Exercise directions: Find each line below that contains the word "Барнаул" and copy it.

Dataset entries
• • •
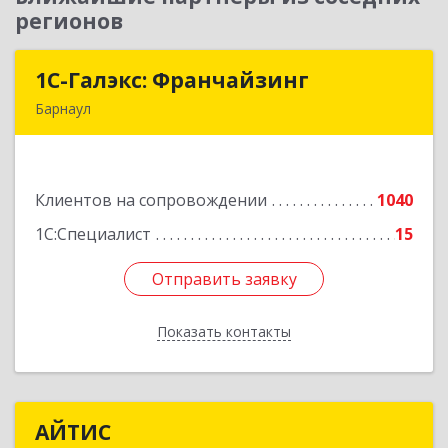
регионов
1С-Галэкс: Франчайзинг
1С-Галэкс: Франчайзинг
Барнаул
656015, Алтайский край, Барнаул г, Деповская
ул, дом № 7, каб.А-105
Клиентов на сопровождении
1040
Подробнее
1С:Специалист
15
Отправить заявку
Отправить заявку
Показать контакты
Назад
АЙТИС
АЙТИС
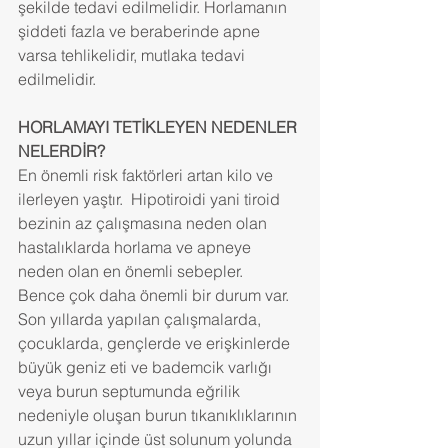
şekilde tedavi edilmelidir. Horlamanın 
şiddeti fazla ve beraberinde apne 
varsa tehlikelidir, mutlaka tedavi 
edilmelidir.
HORLAMAYI TETİKLEYEN NEDENLER 
NELERDİR? 
En önemli risk faktörleri artan kilo ve 
ilerleyen yaştır.  Hipotiroidi yani tiroid 
bezinin az çalışmasına neden olan 
hastalıklarda horlama ve apneye 
neden olan en önemli sebepler.
Bence çok daha önemli bir durum var. 
Son yıllarda yapılan çalışmalarda, 
çocuklarda, gençlerde ve erişkinlerde 
büyük geniz eti ve bademcik varlığı 
veya burun septumunda eğrilik 
nedeniyle oluşan burun tıkanıklıklarının 
uzun yıllar içinde üst solunum yolunda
• • •
Task solution:
Барнаул
656015, Алтайский край, Барнаул г, Деповская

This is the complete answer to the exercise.